The survey results show continued strong support for APEC’s work on trade and investment liberalization with close to 75 percent of respondents agreeing that it has had positive effects on growth for their economy. At the same time, there was broad support for the assertion that stronger domestic institutions are required to ensure that the benefits of the integration process flow to the less well-off in society.

Opinion-leaders ranked education and vocational training as the most important way of promoting inclusive growth followed by structural reforms and then trade-related infrastructure.

Over 50 percent of respondents agreed that APEC needed to have a set of aspirational development goals to make its work on economic and technical cooperation more effective. The provision of affordable education to provide workers with the skills to compete in the global market place was ranked as the most important developmental goal for the region followed by physical connectivity and the provision of basic services.

Of all of these agreements, regional opinion-leaders were only positive about the likely conclusion of the ASEAN Economic Community (AEC) and the TPP by 2015. They were by far the least optimistic about reaching a conclusion for the WTO DDA with 59 percent stating it was not likely and only 8 percent stating likely.

While the region has made tremendous progress in promoting regional economic integration, it is challenged by growing income inequalities as well as a perception that some segments of society are unable to benefit from the integration process. Work on economic and technical cooperation is supposed to help bridge those gaps but thus far the results have been limited. There is a need to revisit how economic-technical cooperation (ecotech) is conceptualized and communicated to meet expectations on the delivery of outputs and outcomes benefiting stakeholders. Given the diversity of work undertaken, APEC should take a value chain approach to its work which requires a mapping exercise to connect activities to each other in a business production logic.

▸ **Data provided**

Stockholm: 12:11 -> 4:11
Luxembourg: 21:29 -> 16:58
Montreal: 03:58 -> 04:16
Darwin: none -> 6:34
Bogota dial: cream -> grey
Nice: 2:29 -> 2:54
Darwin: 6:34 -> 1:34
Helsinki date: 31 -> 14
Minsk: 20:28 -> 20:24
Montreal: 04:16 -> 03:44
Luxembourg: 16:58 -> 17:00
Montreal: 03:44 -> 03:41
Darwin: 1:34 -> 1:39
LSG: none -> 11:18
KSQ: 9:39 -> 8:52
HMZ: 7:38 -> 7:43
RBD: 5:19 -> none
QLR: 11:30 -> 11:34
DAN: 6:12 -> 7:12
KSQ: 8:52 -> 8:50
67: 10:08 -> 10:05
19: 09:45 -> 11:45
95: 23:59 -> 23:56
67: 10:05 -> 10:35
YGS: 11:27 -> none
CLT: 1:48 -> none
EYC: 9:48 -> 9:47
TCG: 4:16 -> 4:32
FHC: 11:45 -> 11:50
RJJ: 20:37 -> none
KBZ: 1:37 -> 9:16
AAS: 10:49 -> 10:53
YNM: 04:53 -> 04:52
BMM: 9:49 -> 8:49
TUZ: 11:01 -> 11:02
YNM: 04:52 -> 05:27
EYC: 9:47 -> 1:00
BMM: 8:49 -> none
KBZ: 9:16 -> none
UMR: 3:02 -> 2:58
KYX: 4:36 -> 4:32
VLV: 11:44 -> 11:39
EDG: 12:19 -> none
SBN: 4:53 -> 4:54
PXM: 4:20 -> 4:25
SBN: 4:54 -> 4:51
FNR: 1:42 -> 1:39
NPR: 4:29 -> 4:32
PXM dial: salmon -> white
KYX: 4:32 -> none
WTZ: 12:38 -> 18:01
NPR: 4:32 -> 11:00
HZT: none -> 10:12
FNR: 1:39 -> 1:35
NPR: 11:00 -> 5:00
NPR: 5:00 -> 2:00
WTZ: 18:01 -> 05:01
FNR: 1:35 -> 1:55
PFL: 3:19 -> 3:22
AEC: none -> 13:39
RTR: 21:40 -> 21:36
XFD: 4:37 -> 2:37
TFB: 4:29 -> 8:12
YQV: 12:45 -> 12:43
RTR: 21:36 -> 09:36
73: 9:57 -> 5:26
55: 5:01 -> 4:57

▸ **Directive 1**
Answer these from the APEC survey text:
(a) About what share of respondents agreed that APEC's work on trade and investment liberalization has had positive effects on growth for their economy?
(b) What did opinion-leaders rank as the most important way of promoting inclusive growth?
(c) What percentage of respondents said a conclusion for the WTO DDA was not likely?
▸ **Directive 2**
From the APEC survey text, quote the passage starting with "While the region" and going on through "business production logic.".
▸ **Directive 3**
Write the next part of the APEC survey text, picking up after its final sentence.

▸ **Response 1**
(a) Close to 75 percent.
(b) Education and vocational training.
(c) 59 percent.

▸ **Response 2**
While the region has made tremendous progress in promoting regional economic integration, it is challenged by growing income inequalities as well as a perception that some segments of society are unable to benefit from the integration process. Work on economic and technical cooperation is supposed to help bridge those gaps but thus far the results have been limited. There is a need to revisit how economic-technical cooperation (ecotech) is conceptualized and communicated to meet expectations on the delivery of outputs and outcomes benefiting stakeholders. Given the diversity of work undertaken, APEC should take a value chain approach to its work which requires a mapping exercise to connect activities to each other in a business production logic.

▸ **Response 3**
Regional aid for trade is particularly relevant to the many challenges faced by ecotech. The trade agenda of developing economies in general and Asian developing economies in particular is increasingly being pursued through regional economic integration and cooperation efforts. In many developing regions, fragmented markets inhibit trade and competitiveness. Regional cooperation is
one way in which these markets can be enlarged, specialization can emerge, and risks can be shared. As reviewed extensively in OECD-WTO (2011, 2013), aid for trade has hitherto made considerable progress in mobilizing resources to overcome supply-side constraints and infrastructural bottlenecks that inhibit participation in the international marketplace.

Regional aid for trade can help developing economies benefit from existing and emerging trade opportunities via its ability to enhance the effects of regional cooperation. A regional approach to removing trade-related binding constraints, supported by national, multi-economy and regional strategies, can greatly augment the impact of trade flows. In fact, many competitiveness challenges are regional in nature. For instance, the trade performance of landlocked economies depends on the quality of the infrastructure in their neighbors.

The challenges facing policy-makers and the stakeholders they represent are constantly changing. While the region has benefited enormously from the integration process led by the removal of border barriers, many behind-the-border issues continue to constrain growth and development. The pace and magnitude of the changes that take place in economies, especially developing ones, means that economic and technical cooperation programs need to be more both more responsive and show tangible outcomes for those they are intended to impact. Without these capacity building programs the risk is that specific groups potentially affected by change attempt to resist the integration process. At a time when growth is volatile and protectionism is on the rise, outcome-oriented cooperation can play a crucial role in ensuring that the integration process continues and that stakeholders are ready to benefit from the process.

The process of economic integration of the Asia-Pacific region has resumed since the slowdown from the global economic crisis, according to the latest update to the PECC index of regional economic integration. The updates show that almost all Asia-Pacific economies are more integrated or dependent on Asia-Pacific markets. Noticeably, Singapore and Hong Kong are still the most integrated economies. As the freest business harbors, Hong Kong and Singapore benefit the most from economic recovery in trade, investment, and tourists.


2013 Bali seminarIn 2013, Indonesia has made equitable growth a key priority looking at a Connectivity Framework to ensure that the benefits of regional economic integration are more equitably shared. On 3rd October 2013, during the APEC Leaders' Week, PECC and the Boao Forum for Asia co-organized a seminar on connectivity and inclusive growth in Bali, Indonesia.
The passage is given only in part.